River snorts. She actually snorts at me.
“Skye would never cheat on you. And Bruno was never her fuck buddy. I just liked to say that to get under her skin.”
“Well, you must be psychic then, because that’s exactly what he is.”
“You’re drunk.”
“Yes, I am. But that does not change the fact I caught them in bed this morning.”
She blanches.
“What?”
All the anger evaporates, and what is left is an emptiness so vast it feels as if I’m free falling into an abyss. Didn’t she see him nearly naked? Maybe she came after he was dressed.
“I saw them, River.”
My voice is shaky, my eyes burn, and there’s a boulder in my throat.
“I saw them,” I whisper as if the hushed words could somehow diminish the pain of saying them.
She’s shaking her head as if denying it would make it less true.
“I don’t know what you saw, but what I do know is Skye loves you. She’s crazy in love with you, and she would never, could never do that. She doesn’t have it in her to cheat on someone. She never even cheated on board games or a test in school.”
“He was in her bed, and all he had on was his boxers.” Saying this, having the images come back to my mind, pushes the boulder in my throat down into my chest and it weighs a thousand pounds. My heart squeezes under its pressure.
“It’s not possible.”
“Did she send you here? To try to convince me to forgive her and take her back?”

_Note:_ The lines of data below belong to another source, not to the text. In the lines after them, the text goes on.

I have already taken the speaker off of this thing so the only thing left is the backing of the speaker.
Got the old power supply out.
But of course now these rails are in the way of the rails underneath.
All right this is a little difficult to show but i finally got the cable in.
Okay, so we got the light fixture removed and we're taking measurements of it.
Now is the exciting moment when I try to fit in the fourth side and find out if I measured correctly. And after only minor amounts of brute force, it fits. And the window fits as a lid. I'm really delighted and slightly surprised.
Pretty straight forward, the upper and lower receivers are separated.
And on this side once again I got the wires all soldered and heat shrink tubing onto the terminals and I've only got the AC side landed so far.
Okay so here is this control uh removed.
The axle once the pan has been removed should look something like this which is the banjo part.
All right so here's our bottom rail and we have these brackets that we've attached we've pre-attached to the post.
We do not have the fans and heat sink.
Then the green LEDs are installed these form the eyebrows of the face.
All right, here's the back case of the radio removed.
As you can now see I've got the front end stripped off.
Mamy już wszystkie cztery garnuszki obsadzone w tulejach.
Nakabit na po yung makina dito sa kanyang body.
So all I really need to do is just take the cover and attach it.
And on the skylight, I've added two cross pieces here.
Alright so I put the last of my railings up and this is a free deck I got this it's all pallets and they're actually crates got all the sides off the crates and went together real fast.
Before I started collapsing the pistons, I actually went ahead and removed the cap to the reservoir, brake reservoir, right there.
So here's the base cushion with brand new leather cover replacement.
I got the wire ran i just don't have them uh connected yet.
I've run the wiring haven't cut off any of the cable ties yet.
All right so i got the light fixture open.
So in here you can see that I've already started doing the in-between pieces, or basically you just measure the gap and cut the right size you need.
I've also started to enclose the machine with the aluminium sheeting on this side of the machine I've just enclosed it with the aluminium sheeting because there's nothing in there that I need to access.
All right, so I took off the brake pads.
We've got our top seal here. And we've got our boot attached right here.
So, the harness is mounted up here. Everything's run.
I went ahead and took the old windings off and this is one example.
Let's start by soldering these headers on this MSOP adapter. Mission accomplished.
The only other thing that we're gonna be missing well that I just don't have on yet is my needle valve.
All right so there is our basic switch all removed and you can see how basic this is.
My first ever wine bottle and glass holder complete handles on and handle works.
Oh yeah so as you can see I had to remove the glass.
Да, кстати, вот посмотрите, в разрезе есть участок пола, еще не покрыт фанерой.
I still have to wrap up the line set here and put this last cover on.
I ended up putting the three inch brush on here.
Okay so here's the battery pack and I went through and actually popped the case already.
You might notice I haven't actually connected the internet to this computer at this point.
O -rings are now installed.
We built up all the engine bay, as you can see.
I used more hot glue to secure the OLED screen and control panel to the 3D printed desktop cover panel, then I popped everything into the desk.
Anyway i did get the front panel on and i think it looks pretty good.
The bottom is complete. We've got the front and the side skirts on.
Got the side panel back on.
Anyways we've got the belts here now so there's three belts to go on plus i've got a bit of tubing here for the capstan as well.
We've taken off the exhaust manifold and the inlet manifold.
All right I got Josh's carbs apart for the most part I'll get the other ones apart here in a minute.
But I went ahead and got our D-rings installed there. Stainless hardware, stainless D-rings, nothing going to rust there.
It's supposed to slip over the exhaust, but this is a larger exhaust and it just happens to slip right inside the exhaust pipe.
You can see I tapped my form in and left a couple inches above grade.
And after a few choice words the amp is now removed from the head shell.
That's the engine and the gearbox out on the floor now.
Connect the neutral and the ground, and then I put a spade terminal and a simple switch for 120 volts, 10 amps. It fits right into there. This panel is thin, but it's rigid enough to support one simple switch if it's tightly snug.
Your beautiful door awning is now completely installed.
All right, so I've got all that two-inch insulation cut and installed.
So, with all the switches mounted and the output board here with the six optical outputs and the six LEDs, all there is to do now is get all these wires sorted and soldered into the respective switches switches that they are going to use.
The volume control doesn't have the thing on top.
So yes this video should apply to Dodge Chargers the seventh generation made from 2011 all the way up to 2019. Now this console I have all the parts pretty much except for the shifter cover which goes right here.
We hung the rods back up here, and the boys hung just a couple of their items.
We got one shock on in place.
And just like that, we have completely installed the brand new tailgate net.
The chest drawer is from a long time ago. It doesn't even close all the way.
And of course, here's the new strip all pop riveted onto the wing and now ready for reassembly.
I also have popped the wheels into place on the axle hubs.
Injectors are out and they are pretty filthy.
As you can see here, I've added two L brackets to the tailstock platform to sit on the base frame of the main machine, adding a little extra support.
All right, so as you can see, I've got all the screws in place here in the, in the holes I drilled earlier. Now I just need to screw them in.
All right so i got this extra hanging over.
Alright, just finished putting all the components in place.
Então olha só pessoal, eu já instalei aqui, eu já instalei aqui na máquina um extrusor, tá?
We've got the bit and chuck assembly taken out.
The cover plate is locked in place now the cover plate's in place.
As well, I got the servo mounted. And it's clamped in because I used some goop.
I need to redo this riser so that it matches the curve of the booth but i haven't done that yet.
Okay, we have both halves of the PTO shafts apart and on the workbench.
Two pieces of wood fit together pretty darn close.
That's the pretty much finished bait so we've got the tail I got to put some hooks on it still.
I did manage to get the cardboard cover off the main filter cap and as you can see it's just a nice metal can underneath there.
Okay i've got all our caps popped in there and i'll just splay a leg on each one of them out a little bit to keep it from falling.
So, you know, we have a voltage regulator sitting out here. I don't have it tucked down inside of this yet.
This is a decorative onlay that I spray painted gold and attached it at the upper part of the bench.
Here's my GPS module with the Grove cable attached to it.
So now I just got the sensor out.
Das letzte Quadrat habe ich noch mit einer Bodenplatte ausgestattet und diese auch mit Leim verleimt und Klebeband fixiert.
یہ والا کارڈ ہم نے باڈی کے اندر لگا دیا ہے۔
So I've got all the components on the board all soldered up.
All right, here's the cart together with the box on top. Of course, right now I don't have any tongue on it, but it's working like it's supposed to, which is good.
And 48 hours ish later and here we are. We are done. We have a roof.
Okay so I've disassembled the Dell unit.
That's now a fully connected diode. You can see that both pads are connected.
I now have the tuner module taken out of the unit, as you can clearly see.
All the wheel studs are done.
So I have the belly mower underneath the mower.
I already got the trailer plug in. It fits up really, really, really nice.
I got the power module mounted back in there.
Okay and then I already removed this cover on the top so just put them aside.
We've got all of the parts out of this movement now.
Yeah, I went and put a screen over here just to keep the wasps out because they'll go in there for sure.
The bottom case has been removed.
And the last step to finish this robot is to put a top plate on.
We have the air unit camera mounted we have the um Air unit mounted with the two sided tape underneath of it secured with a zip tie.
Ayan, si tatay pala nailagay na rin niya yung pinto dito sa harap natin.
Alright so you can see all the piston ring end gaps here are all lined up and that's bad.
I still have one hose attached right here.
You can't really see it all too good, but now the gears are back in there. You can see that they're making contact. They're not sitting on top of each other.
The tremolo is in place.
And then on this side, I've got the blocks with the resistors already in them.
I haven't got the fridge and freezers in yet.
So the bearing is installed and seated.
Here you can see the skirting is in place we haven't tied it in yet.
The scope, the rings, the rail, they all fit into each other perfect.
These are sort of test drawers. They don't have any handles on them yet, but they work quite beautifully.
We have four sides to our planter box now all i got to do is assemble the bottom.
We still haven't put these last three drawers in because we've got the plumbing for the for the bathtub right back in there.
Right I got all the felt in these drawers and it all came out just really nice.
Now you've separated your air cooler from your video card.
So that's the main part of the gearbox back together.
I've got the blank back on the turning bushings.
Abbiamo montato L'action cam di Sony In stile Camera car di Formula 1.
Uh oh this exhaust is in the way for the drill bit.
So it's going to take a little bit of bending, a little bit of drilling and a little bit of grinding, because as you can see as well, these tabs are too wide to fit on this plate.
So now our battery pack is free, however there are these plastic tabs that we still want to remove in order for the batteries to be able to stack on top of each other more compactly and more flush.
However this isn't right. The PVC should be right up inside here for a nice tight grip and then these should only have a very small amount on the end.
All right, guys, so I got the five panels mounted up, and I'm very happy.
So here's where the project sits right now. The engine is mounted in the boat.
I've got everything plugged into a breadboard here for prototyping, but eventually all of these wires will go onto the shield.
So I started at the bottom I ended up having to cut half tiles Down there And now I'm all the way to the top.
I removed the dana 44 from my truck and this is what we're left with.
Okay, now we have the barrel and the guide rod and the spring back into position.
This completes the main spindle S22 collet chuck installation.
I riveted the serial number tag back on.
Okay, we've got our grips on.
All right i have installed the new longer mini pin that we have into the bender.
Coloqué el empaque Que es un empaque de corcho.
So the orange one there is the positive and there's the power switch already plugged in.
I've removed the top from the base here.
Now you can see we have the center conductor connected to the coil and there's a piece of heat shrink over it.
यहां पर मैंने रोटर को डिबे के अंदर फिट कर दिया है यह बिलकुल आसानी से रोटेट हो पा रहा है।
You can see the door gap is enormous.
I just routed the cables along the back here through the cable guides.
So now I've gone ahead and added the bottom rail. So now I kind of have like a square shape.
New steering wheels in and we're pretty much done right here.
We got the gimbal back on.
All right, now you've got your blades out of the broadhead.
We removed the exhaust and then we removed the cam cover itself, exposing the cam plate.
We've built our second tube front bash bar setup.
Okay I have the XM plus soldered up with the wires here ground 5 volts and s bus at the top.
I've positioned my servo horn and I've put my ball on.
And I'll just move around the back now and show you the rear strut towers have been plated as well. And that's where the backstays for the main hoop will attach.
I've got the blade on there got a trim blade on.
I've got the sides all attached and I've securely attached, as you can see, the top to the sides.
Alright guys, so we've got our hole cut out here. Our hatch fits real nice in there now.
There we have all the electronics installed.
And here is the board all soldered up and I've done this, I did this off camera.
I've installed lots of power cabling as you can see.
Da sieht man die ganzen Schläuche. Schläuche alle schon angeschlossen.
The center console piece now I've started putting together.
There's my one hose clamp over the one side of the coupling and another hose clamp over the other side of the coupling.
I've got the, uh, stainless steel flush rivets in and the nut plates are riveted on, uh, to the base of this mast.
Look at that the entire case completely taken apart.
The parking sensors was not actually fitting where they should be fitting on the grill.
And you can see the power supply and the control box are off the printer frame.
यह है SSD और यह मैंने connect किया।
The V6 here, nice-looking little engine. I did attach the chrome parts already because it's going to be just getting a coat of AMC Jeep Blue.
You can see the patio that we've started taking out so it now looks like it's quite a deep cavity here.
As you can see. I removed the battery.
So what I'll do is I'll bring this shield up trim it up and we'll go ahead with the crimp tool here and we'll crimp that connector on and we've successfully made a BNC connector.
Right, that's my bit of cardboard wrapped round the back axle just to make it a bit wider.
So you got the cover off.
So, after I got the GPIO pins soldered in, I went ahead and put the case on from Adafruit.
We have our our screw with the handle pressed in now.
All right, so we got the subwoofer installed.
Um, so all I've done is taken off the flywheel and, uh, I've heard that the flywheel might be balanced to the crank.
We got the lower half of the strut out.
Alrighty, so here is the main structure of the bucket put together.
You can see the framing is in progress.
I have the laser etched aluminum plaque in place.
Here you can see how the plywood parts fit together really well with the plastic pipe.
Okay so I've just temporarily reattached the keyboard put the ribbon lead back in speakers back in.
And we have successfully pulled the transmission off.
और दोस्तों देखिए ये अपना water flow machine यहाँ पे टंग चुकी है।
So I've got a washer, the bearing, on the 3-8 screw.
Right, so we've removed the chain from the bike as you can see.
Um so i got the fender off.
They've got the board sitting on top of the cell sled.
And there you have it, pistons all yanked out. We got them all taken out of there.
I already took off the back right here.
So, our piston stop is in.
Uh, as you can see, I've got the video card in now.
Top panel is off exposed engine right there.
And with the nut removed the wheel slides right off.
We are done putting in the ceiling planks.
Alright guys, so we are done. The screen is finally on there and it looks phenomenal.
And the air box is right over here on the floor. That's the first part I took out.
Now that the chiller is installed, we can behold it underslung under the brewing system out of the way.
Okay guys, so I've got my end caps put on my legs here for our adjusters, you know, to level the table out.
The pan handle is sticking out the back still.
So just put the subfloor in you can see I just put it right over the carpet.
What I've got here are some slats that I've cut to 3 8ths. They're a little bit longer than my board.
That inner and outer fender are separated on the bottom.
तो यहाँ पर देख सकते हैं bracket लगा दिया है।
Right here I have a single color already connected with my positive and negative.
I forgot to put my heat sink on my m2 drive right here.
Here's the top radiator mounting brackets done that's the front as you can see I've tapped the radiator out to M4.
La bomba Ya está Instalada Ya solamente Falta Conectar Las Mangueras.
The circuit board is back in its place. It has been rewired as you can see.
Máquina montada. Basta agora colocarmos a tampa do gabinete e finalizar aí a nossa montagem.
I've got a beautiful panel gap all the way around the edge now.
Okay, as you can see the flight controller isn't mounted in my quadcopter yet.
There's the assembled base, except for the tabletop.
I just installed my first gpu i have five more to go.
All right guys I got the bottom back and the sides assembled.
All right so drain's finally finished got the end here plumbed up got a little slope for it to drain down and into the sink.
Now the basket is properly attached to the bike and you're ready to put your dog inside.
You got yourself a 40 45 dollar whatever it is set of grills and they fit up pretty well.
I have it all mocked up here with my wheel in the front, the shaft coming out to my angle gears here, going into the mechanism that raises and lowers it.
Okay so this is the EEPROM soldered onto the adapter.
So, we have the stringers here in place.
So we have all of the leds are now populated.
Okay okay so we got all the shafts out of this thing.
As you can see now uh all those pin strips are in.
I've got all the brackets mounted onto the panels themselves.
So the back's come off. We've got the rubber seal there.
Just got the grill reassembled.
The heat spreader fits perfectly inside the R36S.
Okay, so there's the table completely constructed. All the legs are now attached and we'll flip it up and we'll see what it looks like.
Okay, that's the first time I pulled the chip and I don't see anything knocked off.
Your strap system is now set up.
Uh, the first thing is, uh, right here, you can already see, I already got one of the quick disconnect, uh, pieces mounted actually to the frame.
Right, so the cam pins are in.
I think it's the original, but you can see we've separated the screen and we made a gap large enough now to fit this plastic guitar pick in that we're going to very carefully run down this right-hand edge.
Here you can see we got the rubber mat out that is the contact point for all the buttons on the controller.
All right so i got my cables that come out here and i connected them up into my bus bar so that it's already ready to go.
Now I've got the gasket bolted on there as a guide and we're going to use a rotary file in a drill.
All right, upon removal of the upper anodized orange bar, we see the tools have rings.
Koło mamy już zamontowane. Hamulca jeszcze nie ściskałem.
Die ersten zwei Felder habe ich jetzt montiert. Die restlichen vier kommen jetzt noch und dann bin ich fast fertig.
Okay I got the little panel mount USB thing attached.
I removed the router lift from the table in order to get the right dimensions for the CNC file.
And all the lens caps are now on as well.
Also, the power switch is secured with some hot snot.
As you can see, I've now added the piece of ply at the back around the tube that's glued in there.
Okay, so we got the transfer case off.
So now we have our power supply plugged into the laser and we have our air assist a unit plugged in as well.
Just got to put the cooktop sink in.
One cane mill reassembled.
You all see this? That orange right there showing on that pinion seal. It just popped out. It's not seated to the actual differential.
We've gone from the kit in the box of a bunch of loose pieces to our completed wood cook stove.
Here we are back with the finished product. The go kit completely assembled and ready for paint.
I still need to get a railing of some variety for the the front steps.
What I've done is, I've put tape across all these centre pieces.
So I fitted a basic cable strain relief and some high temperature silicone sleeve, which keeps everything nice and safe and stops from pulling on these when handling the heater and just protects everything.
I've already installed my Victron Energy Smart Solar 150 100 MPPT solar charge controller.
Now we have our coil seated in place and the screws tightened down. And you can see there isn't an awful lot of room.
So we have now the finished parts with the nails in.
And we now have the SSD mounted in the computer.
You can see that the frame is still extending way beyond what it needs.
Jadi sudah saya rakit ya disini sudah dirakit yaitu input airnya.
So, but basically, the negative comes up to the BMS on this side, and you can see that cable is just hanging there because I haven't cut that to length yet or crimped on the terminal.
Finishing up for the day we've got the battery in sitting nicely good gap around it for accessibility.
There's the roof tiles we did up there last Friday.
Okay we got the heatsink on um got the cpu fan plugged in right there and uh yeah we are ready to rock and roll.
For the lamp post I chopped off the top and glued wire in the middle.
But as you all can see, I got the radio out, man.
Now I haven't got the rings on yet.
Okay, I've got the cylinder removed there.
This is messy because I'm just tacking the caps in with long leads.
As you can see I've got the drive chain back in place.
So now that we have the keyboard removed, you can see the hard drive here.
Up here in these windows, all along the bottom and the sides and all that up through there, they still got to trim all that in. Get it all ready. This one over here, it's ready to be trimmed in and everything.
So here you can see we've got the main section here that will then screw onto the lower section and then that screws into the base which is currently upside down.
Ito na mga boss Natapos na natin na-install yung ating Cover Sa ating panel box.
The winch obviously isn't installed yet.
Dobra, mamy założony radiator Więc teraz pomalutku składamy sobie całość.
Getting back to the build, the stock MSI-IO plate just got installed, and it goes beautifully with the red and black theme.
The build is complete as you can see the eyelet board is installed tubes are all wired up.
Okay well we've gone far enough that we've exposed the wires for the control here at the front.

“No, she didn’t. She doesn’t know I’m here. She cried until she passed out from exhaustion.”
I flinch at her words. Why is it that knowing that Skye is suffering hurts me more than my own pain?Because you love her, you idiot.
“Talk to your sister. I’m not the one in the wrong here. I know what I saw. And he didn’t deny it.”
I walk back to the door and open it wide, a clear sign that this conversation is over.
River’s shoulders drop, and she shuffles to the door and steps out. She turns and pleads.
“Just hear her out.”
“I don’t think I can.”
I close the door and lock it. The symbolism does not escape me.
Chapter Fifty-Five
I wake up with a start.You know that feeling when you wake up and think you’re late for work or school? That’s how I come to, wondering which day and what time it is. But the blissful moment of confusion evaporates with the first memory of what happened. Pain squeezes my chest. Can heartbreak cause a heart attack? I step out of my bed on unstable feet and pull open the curtains.
I don’t know how long I slept, but the sun is low in the sky. Last night’s snow glints in the late afternoon light in big piles on the side of the road. The street is clear and life goes on outside the window.
Did I sleep the entire day?
Did all of it really happen?
My eyes fall to the small trash can in the corner. It’s full to the top with crumpled and balled-up tissues. If pain could be measured on a scale of tissue boxes, how many boxes would I need to measure mine? I grab my phone from the night table and check it. No messages, no missed calls. I didn’t expect to hear from Logan, but Bruno’s silence annoys me. He still has nothing to say. After all the years we’ve been friends and all the secrets I’ve kept for him, all he had to do was say a single word and Logan would believe me, but he didn’t. He refused. And I couldn’t break my promise to him, not even to right a wrong, not even for Logan. My loyalty to both of them wars inside me. I’m angry at Bruno for not coming clean. I’m angry at myself for not speaking up. But above all, I’m angry at Logan for believing what he thinks he saw instead of me.